In a typical transaction, the property owner is taxed on any gain realized from a sale. However, through a Section 1031 Exchange, the tax on the gain is deferred until some future date. Section 1031 of the Internal Revenue Code provides that no gain or loss shall be recognized on the exchange of property held for productive use in a trade or business, or for investment. A tax-deferred exchange is a method by which a property owner trades one or more relinquished properties for one or more replacement properties of "like-kind", while deferring the payment of federal income taxes and some state taxes on the transaction.
Q - What are the different types of exchanges?
♦ Simultaneous Exchange: The exchange of the relinquished property for the replacement
property occurs at the same time.
♦ Delayed Exchange: This is the most common type of exchange. A Delayed Exchange occurs when there is a time gap between the transfer of the Relinquished Property and the acquisition of the Replacement Property. A Delayed Exchange is subject to strict time limits, which are set forth in the Treasury Regulations.
♦ Build-to-Suit (Improvement or Construction) Exchange: This technique allows the taxpayer to build on, or make improvements to, the replacement property, using the exchange proceeds.
♦ Reverse Exchange: A situation where the replacement property is acquired prior to transferring the relinquished property. The IRS has offered a safe harbor for reverse exchanges, as outlined in Rev. Proc. 2000-37, effective September 15, 2000. These transactions are sometimes referred to as "parking arrangements" and may also be structured in ways which are outside the safe harbor.
♦ Personal Property Exchange: Exchanges are not limited to real property. Personal property can also be exchanged for other personal property of like-kind or like-class.
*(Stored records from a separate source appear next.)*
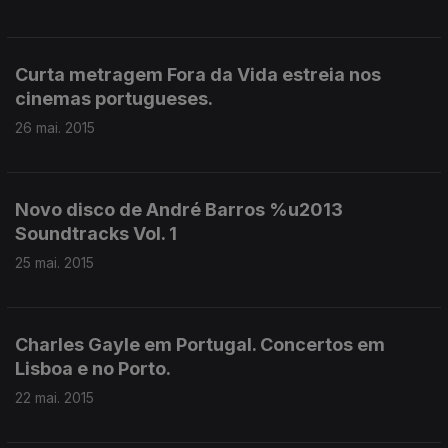
Curta metragem Fora da Vida estreia nos
cinemas portugueses.
26 mai. 2015
Novo disco de André Barros %u2013
Soundtracks Vol. 1
25 mai. 2015
Charles Gayle em Portugal. Concertos em
Lisboa e no Porto.
22 mai. 2015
Q - What are the requirements for a valid exchange?
♦ Qualifying Property - Certain types of property are specifically excluded from Section 1031 treatment: property held primarily for sale; inventories; stocks, bonds or notes; other securities or evidences of indebtedness; interests in a partnership; certificates of trusts or beneficial interest; and chooses in action. In general, if property is not specifically excluded, it can qualify for tax-deferred treatment.
♦ Proper Purpose - Both the relinquished property and replacement property must be held for productive use in a trade or business or for investment. Property acquired for immediate resale will not qualify. The taxpayer's personal residence will not qualify.
♦ Exchange Requirement - The relinquished property must be exchanged for other property, rather than sold for cash and using the proceeds to buy the replacement property. Most deferred exchanges are facilitated by Qualified Intermediaries, who assist the taxpayer in meeting the requirements of Section 1031.